State of N.Y. ex rel. Perkins v. Cooke Ctr. for Learning & Dev., Inc.

State of N.Y. ex rel. Perkins v Cooke Ctr. for Learning & Dev., Inc. (2018 NY Slip Op 05903)
State of N.Y. ex rel. Perkins v Cooke Ctr. for Learning & Dev., Inc.
2018 NY Slip Op 05903
Decided on August 23, 2018
Appellate Division, First Department
Published by New York State Law Reporting Bureau pursuant to Judiciary Law § 431.
This opinion is uncorrected and subject to revision before publication in the Official Reports.


Decided on August 23, 2018
Sweeny, J.P., Webber, Gesmer, Singh, Moulton, JJ.

6633 100851/14

[*1]State of New York ex rel. Kristie Perkins, Plaintiff-Appellant,

v

Cooke Center for Learning & Development, Inc. Defendant-Respondent.




David Abrams, Attorney at law, New York (David Abrams of counsel), for appellant.

Babchik & Young, LLP, White Plains (Siobhan A. Healy of counsel), for respondent.



Order, Supreme Court, New York County (James E. d'Auguste, J.), entered May 17, 2017, which granted defendant's motion for summary judgment dismissing a qui tam action, unanimously affirmed, without costs.

Plaintiff alleges that, at the direction of defendant, she prepared certain RSA-7B forms indicating that, during the 2013-2014 school year, she performed one-on-one paraprofessional services for a student, Lydia C., which forms defendant then submitted to the New York City Department of Education (NYCDOE) for reimbursement. She further alleges that she did not actually perform these services for which defendant was, allegedly, fraudulently compensated.
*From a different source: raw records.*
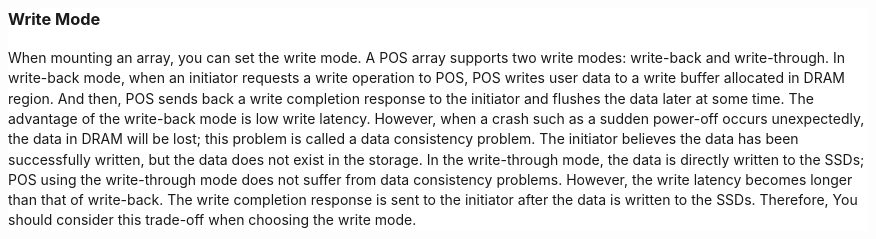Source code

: ### Write Mode
When mounting an array, you can set the write mode. A POS array supports two write modes: write-back and write-through.
In write-back mode, when an initiator requests a write operation to POS, POS writes user data to a write buffer allocated in DRAM region. And then, POS sends back a write completion response to the initiator and flushes the data later at some time. The advantage of the write-back mode is low write latency. However, when a crash such as a sudden power-off occurs unexpectedly, the data in DRAM will be lost; this problem is called a data consistency problem. The initiator believes the data has been successfully written, but the data does not exist in the storage. 
In the write-through mode, the data is directly written to the SSDs; POS using the write-through mode does not suffer from data consistency problems. However, the write latency becomes longer than that of write-back. The write completion response is sent to the initiator after the data is written to the SSDs. Therefore, You should consider this trade-off when choosing the write mode.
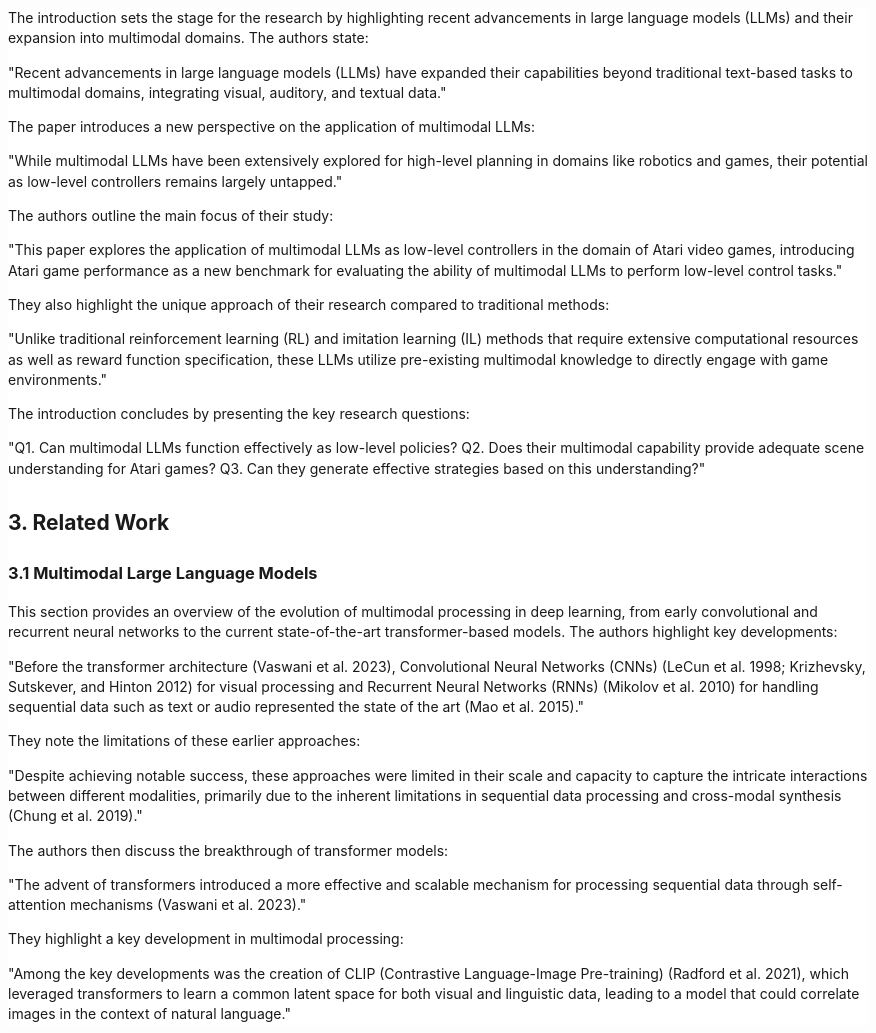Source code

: The introduction sets the stage for the research by highlighting recent advancements in large language models (LLMs) and their expansion into multimodal domains. The authors state:

"Recent advancements in large language models (LLMs) have expanded their capabilities beyond traditional text-based tasks to multimodal domains, integrating visual, auditory, and textual data."

The paper introduces a new perspective on the application of multimodal LLMs:

"While multimodal LLMs have been extensively explored for high-level planning in domains like robotics and games, their potential as low-level controllers remains largely untapped."

The authors outline the main focus of their study:

"This paper explores the application of multimodal LLMs as low-level controllers in the domain of Atari video games, introducing Atari game performance as a new benchmark for evaluating the ability of multimodal LLMs to perform low-level control tasks."

They also highlight the unique approach of their research compared to traditional methods:

"Unlike traditional reinforcement learning (RL) and imitation learning (IL) methods that require extensive computational resources as well as reward function specification, these LLMs utilize pre-existing multimodal knowledge to directly engage with game environments."

The introduction concludes by presenting the key research questions:

"Q1. Can multimodal LLMs function effectively as low-level policies?
Q2. Does their multimodal capability provide adequate scene understanding for Atari games?
Q3. Can they generate effective strategies based on this understanding?"

## 3. Related Work

### 3.1 Multimodal Large Language Models

This section provides an overview of the evolution of multimodal processing in deep learning, from early convolutional and recurrent neural networks to the current state-of-the-art transformer-based models. The authors highlight key developments:

"Before the transformer architecture (Vaswani et al. 2023), Convolutional Neural Networks (CNNs) (LeCun et al. 1998; Krizhevsky, Sutskever, and Hinton 2012) for visual processing and Recurrent Neural Networks (RNNs) (Mikolov et al. 2010) for handling sequential data such as text or audio represented the state of the art (Mao et al. 2015)."

They note the limitations of these earlier approaches:

"Despite achieving notable success, these approaches were limited in their scale and capacity to capture the intricate interactions between different modalities, primarily due to the inherent limitations in sequential data processing and cross-modal synthesis (Chung et al. 2019)."

The authors then discuss the breakthrough of transformer models:

"The advent of transformers introduced a more effective and scalable mechanism for processing sequential data through self-attention mechanisms (Vaswani et al. 2023)."

They highlight a key development in multimodal processing:

"Among the key developments was the creation of CLIP (Contrastive Language-Image Pre-training) (Radford et al. 2021), which leveraged transformers to learn a common latent space for both visual and linguistic data, leading to a model that could correlate images in the context of natural language."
Defendant made a prima facie showing of entitlement to summary judgment as a matter of law by submitting the affidavit of its Vice President and General Counsel, Deborah Cooper, and the stipulation of settlement between Lydia C.'s parent[s] and the NYCDOE, whereby defendant would be compensated for all services to Lydia C. for that school year by way of a lump sum payment, without the submission of any RSA-7B forms.

Plaintiff's opposition to defendant's motion fails to raise a triable issue of fact. For the first time, in opposition to defendant's motion, plaintiff improperly submitted an amended complaint which changed her theory of recovery (see Ostrov v Rozbruch, 91 AD3d 147, 154 [1st Dept 2012]; Mezger v Wyndham Homes, Inc., 81 AD3d 795, 796 [2d Dept 2011]; Abalola v Flower Hosp., 44 AD3d 522 [1st Dept 2007]). That complaint was not considered below, and is not considered now. Moreover, plaintiff does not deny that, as asserted in the Cooper affidavit, she had no direct or independent knowledge of what, if anything, defendant submitted to the NYCDOE. Speculative assertions are not enough to state a claim under the False Claims Act. The relator must submit " reasonable indicia that false claims were actually submitted'" (State Of N.Y. ex rel. Willcox v Credit Suisse Sec. [USA] LLC, 140 AD3d 622 [1st Dept 2016]). Nor was plaintiff entitled to discovery pursuant to CPLR 3212(f), as her speculations regarding such submissions were insufficient to show that discovery was necessary, as they represented a mere hope that evidence sufficient to avoid summary judgment may be uncovered (see Tavarez v Herrasme, 140 AD3d 453, 454 [1st Dept 2016]; Weintraub v Phillips, Nizer, Benjamin, Krim & Ballon, 172 AD2d 254 [1st Dept 1991]).

We have examined plaintiff's remaining contentions and find them unavailing.

THIS CONSTITUTES THE DECISION AND ORDER

OF THE SUPREME COURT, APPELLATE DIVISION, FIRST DEPARTMENT.